The committee's study advocated passengers choose nondairy vegetarian options, 
and its literature says it opposes unethical human experiments and promotes 
alternatives to animal research.

Some travel observers were also dubious about the study's background. ''They 
should leave our airport food alone,'' said Terry Trippler, a travel advocate 
for Cheapseats.com who works and lives in Minneapolis. He admits to being lured 
by the scent of Cinnabon buns when he travels through his home airport, 
Minneapolis-St. Paul International, which finished last out of the top 15 for 
healthy restaurants.

Airports have improved their healthy offerings in the three years the group has 
studied menus around the country, Turner-McGrievy said. With obesity concerns 
on the rise, airport food vendors are responding with more salads and 
heart-healthy fare.

''All the franchises I deal with are looking to get fat out of their menus,'' 
said Gilbert Aranza, president of Star Concessions Ltd., which operates 
restaurants in Dallas and Fort Worth. ``There's incredible sensitivity to 
tailor menus to people's eating habits.''

Aranza's approach to selling food is a modified golf cart in D/FW's Terminal C 
that sells items from the Corner Bakery food chain. ''Almost all of what we're 
selling there are salads and sandwiches,'' he said, and sales are strong.

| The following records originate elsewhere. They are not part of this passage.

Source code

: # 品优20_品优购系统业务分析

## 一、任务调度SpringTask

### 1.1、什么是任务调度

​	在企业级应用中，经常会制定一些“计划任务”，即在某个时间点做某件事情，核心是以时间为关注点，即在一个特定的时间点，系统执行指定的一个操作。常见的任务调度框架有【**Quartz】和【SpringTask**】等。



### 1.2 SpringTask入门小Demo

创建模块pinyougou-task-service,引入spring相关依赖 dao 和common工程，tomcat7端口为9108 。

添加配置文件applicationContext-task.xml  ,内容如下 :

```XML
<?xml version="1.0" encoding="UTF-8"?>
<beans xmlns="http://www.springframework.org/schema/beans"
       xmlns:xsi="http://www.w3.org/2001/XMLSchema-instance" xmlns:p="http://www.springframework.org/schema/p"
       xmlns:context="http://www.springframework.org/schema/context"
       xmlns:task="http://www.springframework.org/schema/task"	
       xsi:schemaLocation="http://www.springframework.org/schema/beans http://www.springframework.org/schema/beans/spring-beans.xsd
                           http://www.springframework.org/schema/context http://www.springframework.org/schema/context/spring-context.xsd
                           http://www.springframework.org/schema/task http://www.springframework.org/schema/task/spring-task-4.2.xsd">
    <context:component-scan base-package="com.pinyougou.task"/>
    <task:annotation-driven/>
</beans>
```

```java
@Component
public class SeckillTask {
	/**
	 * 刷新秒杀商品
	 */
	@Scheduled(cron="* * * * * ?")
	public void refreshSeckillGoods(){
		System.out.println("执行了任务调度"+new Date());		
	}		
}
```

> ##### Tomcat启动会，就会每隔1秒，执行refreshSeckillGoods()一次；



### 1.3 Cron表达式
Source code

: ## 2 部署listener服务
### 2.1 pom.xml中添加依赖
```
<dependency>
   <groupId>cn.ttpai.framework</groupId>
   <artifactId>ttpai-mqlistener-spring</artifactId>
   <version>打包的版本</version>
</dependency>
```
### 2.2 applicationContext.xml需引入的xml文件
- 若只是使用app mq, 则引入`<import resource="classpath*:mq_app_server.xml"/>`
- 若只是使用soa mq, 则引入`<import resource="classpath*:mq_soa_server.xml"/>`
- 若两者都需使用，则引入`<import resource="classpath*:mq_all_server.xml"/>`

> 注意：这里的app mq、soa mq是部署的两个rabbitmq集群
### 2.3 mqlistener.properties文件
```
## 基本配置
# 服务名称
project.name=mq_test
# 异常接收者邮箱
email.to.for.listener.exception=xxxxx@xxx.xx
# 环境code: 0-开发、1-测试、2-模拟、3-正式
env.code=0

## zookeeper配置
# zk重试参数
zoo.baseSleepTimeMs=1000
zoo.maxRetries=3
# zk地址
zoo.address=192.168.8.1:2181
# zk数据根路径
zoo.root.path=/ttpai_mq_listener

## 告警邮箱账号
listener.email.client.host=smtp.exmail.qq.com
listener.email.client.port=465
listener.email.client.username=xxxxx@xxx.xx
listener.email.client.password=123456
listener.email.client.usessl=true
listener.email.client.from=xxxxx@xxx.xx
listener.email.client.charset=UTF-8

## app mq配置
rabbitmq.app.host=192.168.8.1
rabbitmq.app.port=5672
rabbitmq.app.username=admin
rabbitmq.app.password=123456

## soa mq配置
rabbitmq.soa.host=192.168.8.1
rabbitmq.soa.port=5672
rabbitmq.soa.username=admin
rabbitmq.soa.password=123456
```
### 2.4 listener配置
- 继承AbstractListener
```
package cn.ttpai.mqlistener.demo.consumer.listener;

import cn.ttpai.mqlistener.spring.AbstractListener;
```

D/FW officials don't intend to focus on attracting more health-conscious 
eateries to the airport, Gleason said. A new international terminal opens in 
2005, and it will feature some fancier restaurants because passengers have 
longer layovers.

''The only complaint I've gotten about our restaurants here in eight years was 
that a man couldn't find a place for ice cream one day,'' he said.